Another priority for me is that my children learn good sleep habits. I abhor the fact that I have such a difficult time waking up in the mornings and I wish I was a morning person. I believe those who can easily get out of bed in the morning have a slight advantage over the rest of the world. That doesn’t mean that people (like me) who are night owls can’t accomplish anything or are not successful. I just think of what MORE I could have done with my life if I wasn’t so inclined to spend my time sleeping while the rest of the world was awake! Plus, I hate feeling like I am already behind right when I get out of bed in the morning.

As a result of this priority, I have always made sure to get my kids to bed at a decent hour. I remember times with my first that I would get invitations but declined them because it was my baby’s bedtime or nap time. Of course there were times when we sacrificed bedtime for time with family or other things, but for the most part I was very conscious about sleeping times in our house and considered heavily whether to use that time for something else.

Secondly, now I am consciously making an effort to become more of a morning person so that I can be as much in control of my day as possible.
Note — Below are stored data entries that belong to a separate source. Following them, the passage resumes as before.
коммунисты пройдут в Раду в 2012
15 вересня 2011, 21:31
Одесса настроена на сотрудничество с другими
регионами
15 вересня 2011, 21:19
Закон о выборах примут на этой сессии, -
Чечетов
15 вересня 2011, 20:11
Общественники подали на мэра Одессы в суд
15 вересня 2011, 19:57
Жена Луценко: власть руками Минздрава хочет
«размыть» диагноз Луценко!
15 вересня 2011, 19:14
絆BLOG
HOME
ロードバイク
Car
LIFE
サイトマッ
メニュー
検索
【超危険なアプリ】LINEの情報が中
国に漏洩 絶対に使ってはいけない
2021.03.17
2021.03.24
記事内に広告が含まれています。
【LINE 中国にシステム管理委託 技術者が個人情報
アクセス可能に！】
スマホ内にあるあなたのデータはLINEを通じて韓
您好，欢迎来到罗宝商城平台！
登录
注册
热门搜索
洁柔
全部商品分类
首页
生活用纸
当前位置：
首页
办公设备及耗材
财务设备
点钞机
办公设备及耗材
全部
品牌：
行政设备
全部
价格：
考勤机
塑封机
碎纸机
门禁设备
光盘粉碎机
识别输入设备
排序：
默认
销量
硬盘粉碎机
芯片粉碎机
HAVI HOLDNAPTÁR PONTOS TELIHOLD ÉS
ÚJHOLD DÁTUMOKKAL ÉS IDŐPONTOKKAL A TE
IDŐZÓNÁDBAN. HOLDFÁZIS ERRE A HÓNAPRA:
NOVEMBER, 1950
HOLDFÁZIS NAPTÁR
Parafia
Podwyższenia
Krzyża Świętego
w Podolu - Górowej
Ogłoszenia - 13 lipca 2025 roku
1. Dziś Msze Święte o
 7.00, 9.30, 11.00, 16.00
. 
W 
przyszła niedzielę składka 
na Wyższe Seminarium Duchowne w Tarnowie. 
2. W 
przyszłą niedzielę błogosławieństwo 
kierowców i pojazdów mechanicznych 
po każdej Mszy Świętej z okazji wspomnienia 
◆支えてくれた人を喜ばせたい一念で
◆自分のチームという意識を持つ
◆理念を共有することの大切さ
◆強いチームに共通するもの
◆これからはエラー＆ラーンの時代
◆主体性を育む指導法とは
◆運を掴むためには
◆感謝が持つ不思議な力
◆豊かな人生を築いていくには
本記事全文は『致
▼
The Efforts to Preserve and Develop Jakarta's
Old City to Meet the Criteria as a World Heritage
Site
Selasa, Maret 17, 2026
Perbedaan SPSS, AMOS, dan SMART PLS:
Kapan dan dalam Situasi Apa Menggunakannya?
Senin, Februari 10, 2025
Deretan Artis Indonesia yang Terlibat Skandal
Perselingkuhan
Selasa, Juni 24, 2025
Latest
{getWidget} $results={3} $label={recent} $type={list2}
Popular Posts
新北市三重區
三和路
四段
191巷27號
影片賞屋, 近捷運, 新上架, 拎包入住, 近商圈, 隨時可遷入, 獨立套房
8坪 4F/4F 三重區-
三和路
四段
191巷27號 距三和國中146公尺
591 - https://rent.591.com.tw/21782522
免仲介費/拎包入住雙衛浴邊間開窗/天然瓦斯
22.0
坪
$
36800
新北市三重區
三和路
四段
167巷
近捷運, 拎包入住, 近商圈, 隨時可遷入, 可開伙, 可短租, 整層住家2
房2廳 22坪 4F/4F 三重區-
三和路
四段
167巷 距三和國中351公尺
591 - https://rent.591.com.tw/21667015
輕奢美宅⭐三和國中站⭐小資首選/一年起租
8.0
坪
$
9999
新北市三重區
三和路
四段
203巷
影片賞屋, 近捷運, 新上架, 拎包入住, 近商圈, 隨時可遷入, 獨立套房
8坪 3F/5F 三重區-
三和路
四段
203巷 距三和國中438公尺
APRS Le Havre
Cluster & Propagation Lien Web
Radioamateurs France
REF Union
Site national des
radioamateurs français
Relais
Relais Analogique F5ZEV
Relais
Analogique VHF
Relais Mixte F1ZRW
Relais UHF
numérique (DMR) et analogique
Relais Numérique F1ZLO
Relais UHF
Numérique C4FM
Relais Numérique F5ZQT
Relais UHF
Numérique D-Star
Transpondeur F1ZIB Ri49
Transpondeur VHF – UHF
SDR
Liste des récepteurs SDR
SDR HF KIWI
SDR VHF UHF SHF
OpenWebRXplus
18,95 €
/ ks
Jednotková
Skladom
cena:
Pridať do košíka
I want to be able to greet my children happy instead of grumpily rolling out of bed. I want to be there with them on the weekends enjoying their joy over the cartoon on TV instead of using that time to grab more sleep. In short, I want to be a good sleep example to them too.

These priorities along with others guide my day and how I teach and respond to my children. The point is that when I CONSCIOUSLY make choices about what my priorities are, I can consciously choose how to spend my time so that I am not just “busy.” I carve out quiet time each day for myself so that I don’t burn out too. Because that is another priority. I know that I need to take care of myself in order to take care of my children well.

Don’t get me wrong, there are certainly days when I am busy, when there are too many things pressing for my time. But I try to not make that a habit. And I try to not let “Because I am busy” be my excuse for not doing things that I really want to do.

The bottom line is just because we are moms doesn’t mean we have to be busy. We can consciously make choices that allow us to spend our time doing what we want to do and not just what we must do.